**WHAT YOU HAVE TO DO**
Copy the lines below exactly as they appear, leaving out the pictures.

**SOURCE DATA**
┄┄┄┄┄┄┄┄┄┄┄┄┄┄┄┄┄┄┄┄

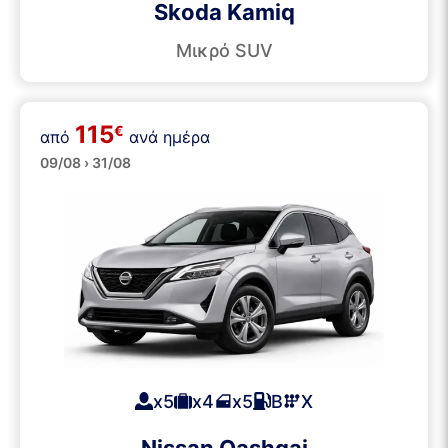
Skoda Kamiq
Μικρό SUV
115
€
από
ανά ημέρα
SUVs
09/08 › 31/08
x5
x4
x5
Β
Χ
Nissan Qashqai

┄┄┄┄┄┄┄┄┄┄┄┄┄┄┄┄┄┄┄┄

**OUTPUT FOR THIS TASK**
Skoda Kamiq
Μικρό SUV
115
€
από
ανά ημέρα
SUVs
09/08 › 31/08
x5
x4
x5
Β
Χ
Nissan Qashqai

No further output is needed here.